Microsoft Flight in the crosshairs

Microsoft Flight

Is Microsoft Flight even a game? It’s barely even a flight simulator. Whatever it is, it’s dead now. Released to lackluster reception last spring as a free download with day 1 DLC, it was officially killed a couple days ago.
I downloaded it when it went F2P. You don’t get much for nothing; a light sport plane (the Icon A5) and the big island of Hawaii. Microsoft eventually released the rest of the Hawaiian Islands as DLC, and eventually Alaska as well; better performing aircraft cost extra. You supposedly get to fly a Stearman biplane if you join in with Windows Live, but it requires a product code and I don’t have one. For me, Microsoft Flight was just flying from airports to grass strips and back and buzzing landmarks.
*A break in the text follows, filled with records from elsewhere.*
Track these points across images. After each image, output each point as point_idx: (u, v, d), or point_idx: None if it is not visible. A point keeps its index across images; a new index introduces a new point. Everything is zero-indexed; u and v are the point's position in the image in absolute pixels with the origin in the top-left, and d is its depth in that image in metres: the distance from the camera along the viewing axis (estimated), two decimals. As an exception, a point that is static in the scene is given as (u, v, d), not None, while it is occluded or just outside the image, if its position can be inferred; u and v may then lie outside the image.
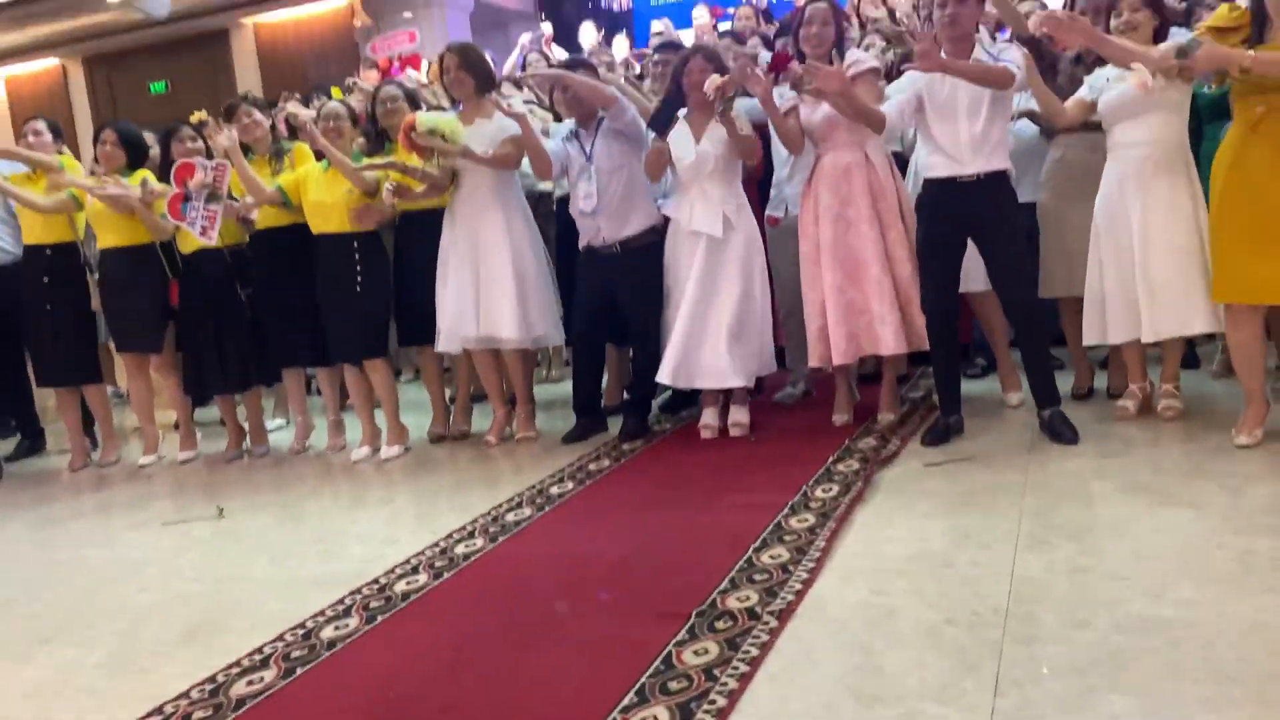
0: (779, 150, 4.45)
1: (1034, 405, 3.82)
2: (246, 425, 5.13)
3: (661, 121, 4.19)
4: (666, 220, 4.39)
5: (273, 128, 4.94)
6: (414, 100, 4.80)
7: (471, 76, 4.45)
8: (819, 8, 4.02)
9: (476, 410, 5.05)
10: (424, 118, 4.28)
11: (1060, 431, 3.66)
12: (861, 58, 4.08)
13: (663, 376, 4.24)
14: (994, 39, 4.11)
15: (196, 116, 4.78)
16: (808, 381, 4.75)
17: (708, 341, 4.15)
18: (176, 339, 5.00)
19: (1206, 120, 4.05)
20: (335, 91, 5.74)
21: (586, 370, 4.61)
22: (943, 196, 3.76)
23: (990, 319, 4.27)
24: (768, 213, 4.59)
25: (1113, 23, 3.70)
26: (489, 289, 4.42)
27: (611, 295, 4.39)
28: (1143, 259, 3.63)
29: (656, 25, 7.56)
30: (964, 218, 3.75)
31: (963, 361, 4.68)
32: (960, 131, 3.69)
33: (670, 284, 4.29)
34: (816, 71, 3.69)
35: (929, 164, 3.83)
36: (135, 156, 4.97)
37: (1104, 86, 3.74)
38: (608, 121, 4.32)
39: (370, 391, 4.79)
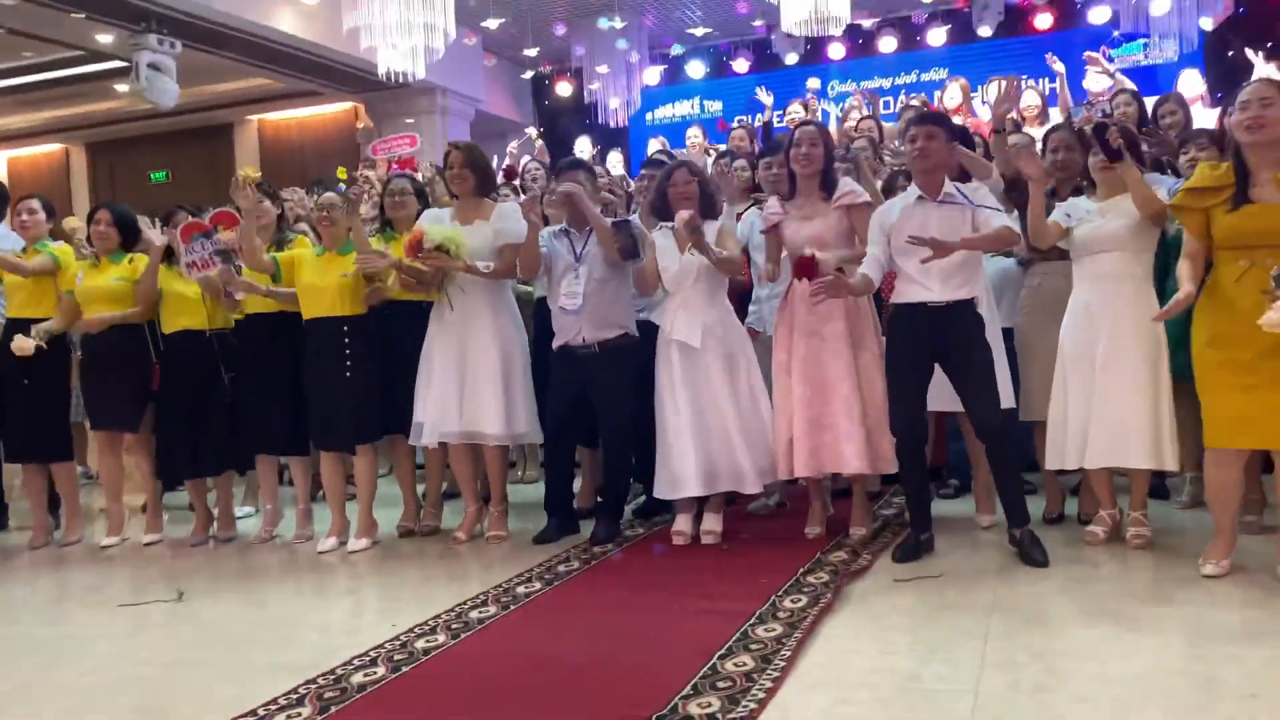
0: (759, 265, 4.55)
1: (1005, 526, 3.83)
2: (216, 511, 5.08)
3: (628, 249, 4.28)
4: (642, 325, 4.46)
5: (280, 216, 5.02)
6: (422, 195, 4.91)
7: (474, 175, 4.56)
8: (808, 130, 4.17)
9: (447, 507, 5.02)
10: (432, 232, 4.33)
11: (1030, 553, 3.67)
12: (856, 189, 4.18)
13: (662, 491, 4.23)
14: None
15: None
16: (782, 493, 4.76)
17: (709, 448, 4.16)
18: (152, 420, 4.98)
19: (1175, 257, 4.15)
20: (341, 171, 5.84)
21: (559, 470, 4.60)
22: (911, 320, 3.82)
23: (973, 438, 4.27)
24: (746, 324, 4.66)
25: (1091, 160, 3.85)
26: (475, 386, 4.44)
27: (585, 396, 4.42)
28: (1104, 390, 3.71)
29: (653, 144, 7.82)
30: (931, 341, 3.80)
31: (935, 482, 4.72)
32: (931, 264, 3.72)
33: (658, 391, 4.31)
34: (826, 287, 3.69)
35: (898, 291, 3.90)
36: (128, 238, 5.03)
37: (1082, 218, 3.86)
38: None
39: (343, 483, 4.76)
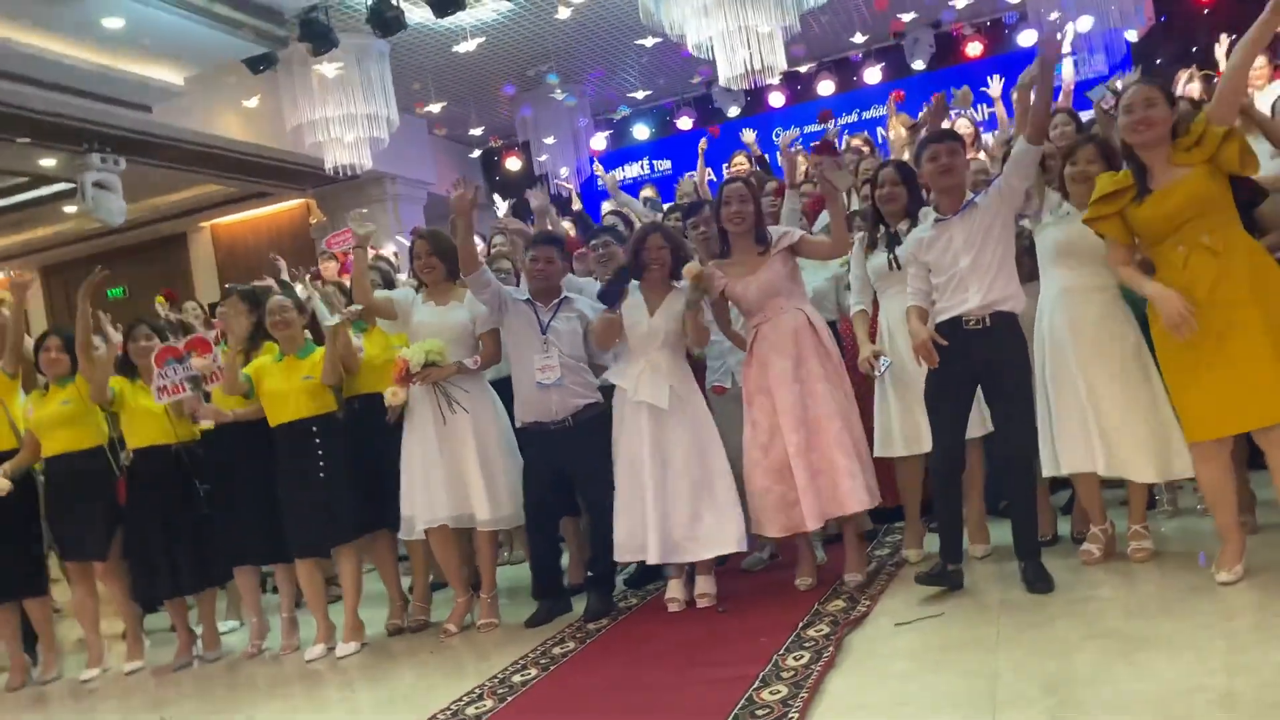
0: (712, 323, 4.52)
1: (997, 558, 3.77)
2: (199, 629, 4.93)
3: (613, 295, 4.27)
4: (604, 391, 4.42)
5: (256, 324, 4.93)
6: (301, 307, 4.79)
7: (443, 263, 4.52)
8: (735, 188, 4.17)
9: (435, 598, 4.89)
10: (414, 356, 4.29)
11: (1035, 582, 3.61)
12: (789, 230, 4.21)
13: (650, 556, 4.12)
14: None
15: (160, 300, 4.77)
16: (773, 545, 4.68)
17: (686, 511, 4.10)
18: (123, 543, 4.85)
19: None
20: (159, 299, 5.95)
21: (544, 550, 4.50)
22: (951, 341, 3.69)
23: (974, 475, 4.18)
24: (714, 382, 4.62)
25: (1066, 170, 3.84)
26: (460, 472, 4.36)
27: (561, 470, 4.34)
28: (1097, 402, 3.67)
29: (606, 206, 7.79)
30: (973, 364, 3.69)
31: (925, 516, 4.65)
32: (960, 263, 3.66)
33: (617, 455, 4.26)
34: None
35: (937, 309, 3.78)
36: (76, 360, 4.93)
37: (1057, 219, 3.83)
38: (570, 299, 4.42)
39: (324, 587, 4.65)
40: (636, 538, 4.14)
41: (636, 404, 4.18)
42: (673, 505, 4.11)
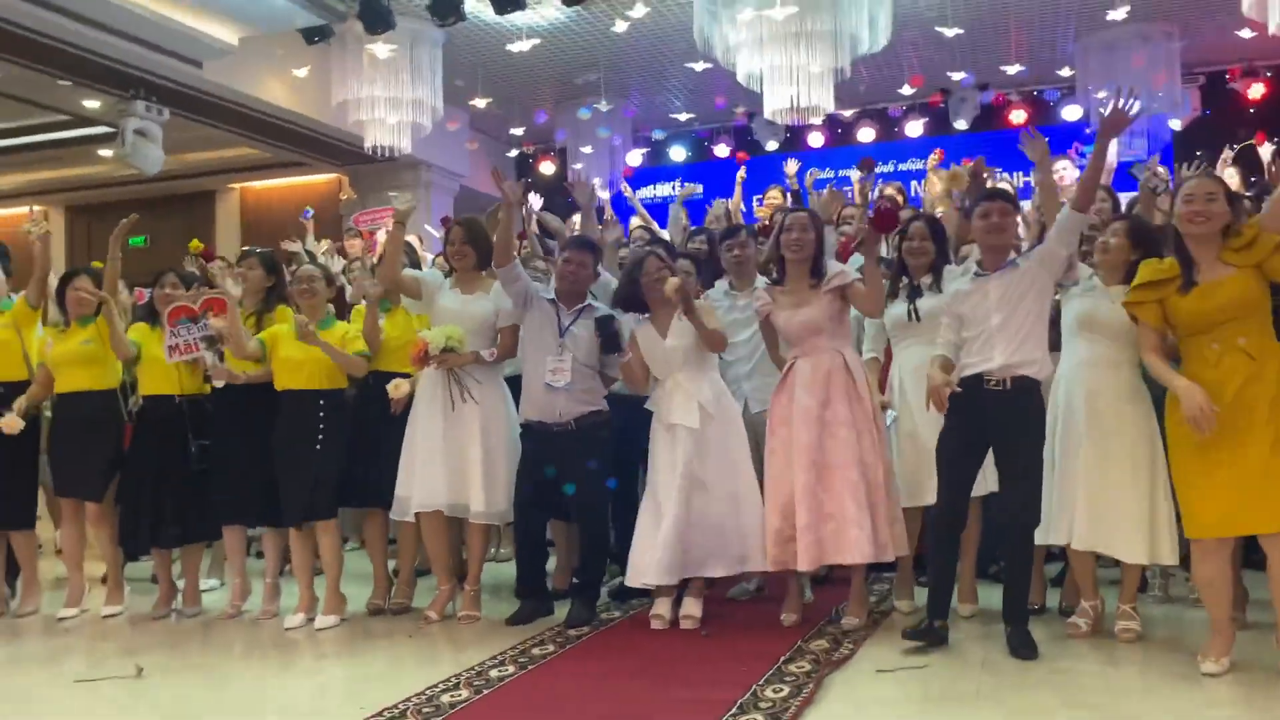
0: (738, 345, 4.54)
1: (983, 619, 3.77)
2: (181, 583, 4.93)
3: (612, 342, 4.35)
4: (612, 399, 4.43)
5: (270, 289, 4.94)
6: (330, 279, 4.85)
7: (475, 251, 4.55)
8: (799, 216, 4.16)
9: (420, 584, 4.90)
10: (434, 339, 4.32)
11: (1019, 647, 3.61)
12: (844, 269, 4.17)
13: (652, 577, 4.11)
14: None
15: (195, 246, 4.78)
16: (761, 578, 4.68)
17: (699, 533, 4.09)
18: (117, 488, 4.86)
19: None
20: (194, 244, 5.94)
21: (531, 548, 4.50)
22: (970, 399, 3.68)
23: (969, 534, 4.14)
24: None
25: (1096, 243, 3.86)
26: (461, 462, 4.37)
27: (558, 472, 4.33)
28: (1100, 477, 3.69)
29: (634, 221, 7.81)
30: (989, 424, 3.69)
31: (915, 570, 4.64)
32: (991, 320, 3.68)
33: (651, 476, 4.26)
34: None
35: (962, 365, 3.77)
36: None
37: (1085, 291, 3.85)
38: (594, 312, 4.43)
39: (312, 557, 4.65)
40: (650, 562, 4.12)
41: (669, 425, 4.19)
42: (698, 523, 4.09)
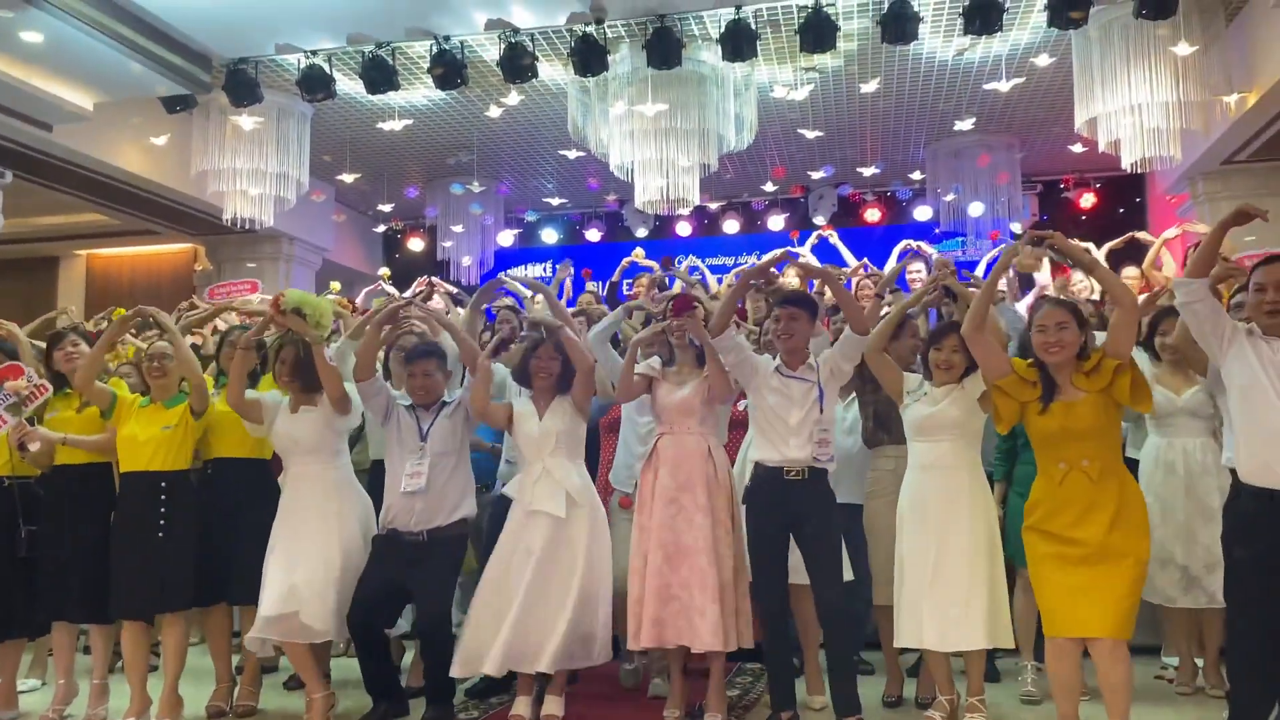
0: (635, 430, 4.51)
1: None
2: (-5, 684, 4.52)
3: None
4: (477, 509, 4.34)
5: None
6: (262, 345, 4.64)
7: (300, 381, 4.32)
8: (683, 296, 4.20)
9: (265, 683, 4.61)
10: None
11: None
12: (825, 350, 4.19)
13: (488, 667, 3.97)
14: None
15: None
16: (640, 664, 4.57)
17: (546, 624, 3.97)
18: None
19: (1023, 444, 4.21)
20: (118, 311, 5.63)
21: (374, 657, 4.22)
22: (770, 487, 3.85)
23: (806, 616, 4.22)
24: (621, 491, 4.55)
25: (931, 355, 3.95)
26: (308, 575, 4.09)
27: (403, 583, 4.14)
28: (942, 576, 3.79)
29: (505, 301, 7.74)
30: (786, 512, 3.83)
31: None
32: (791, 419, 3.86)
33: (496, 562, 4.14)
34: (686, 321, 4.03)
35: (759, 450, 3.95)
36: None
37: (919, 399, 3.95)
38: (459, 402, 4.32)
39: (147, 655, 4.34)
40: (481, 650, 3.99)
41: (530, 513, 4.10)
42: (541, 612, 3.98)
Microsoft Flight gamified the whole flight simulator experience. You could take on odd jobs at various landing strips, like ferrying a chatty passenger to another airport for a “$100 hamburger” — $5 for the hamburger, $95 for the fuel to get there and back.
Completing jobs and tutorial missions, finding hidden “aerocaches” and completing challenges all earned you experience, which opened up more jobs and challenges with which you could… well, it all was pretty much just giving you a reason to fly from A to B.
Who needs a reason? I just needed a game that I could play while watching Hulu. Flight simulators have always been the go-to game for that. Take off, point in the direction of the destination, climb to cruise altitude, then wait, wait, wait, wait and eventually throttle back, lower the gear, make your approach, land, repeat….
Microsoft Flight was outclassed in every way by X-Plane, which gives the entire world, a bunch of planes, and a free editing system for making new planes and adding detail to the world. Granted, it isn’t _free_, especially if you want to get a flight stick, but if you want to fly a gyrocopter around your home town, it’s really the only choice.
So. Microsoft Flight. Brainless. Small. Perfect for wasting time while you do something else. And unsupported — Microsoft laid off everyone in the Vancouver studio that developed it.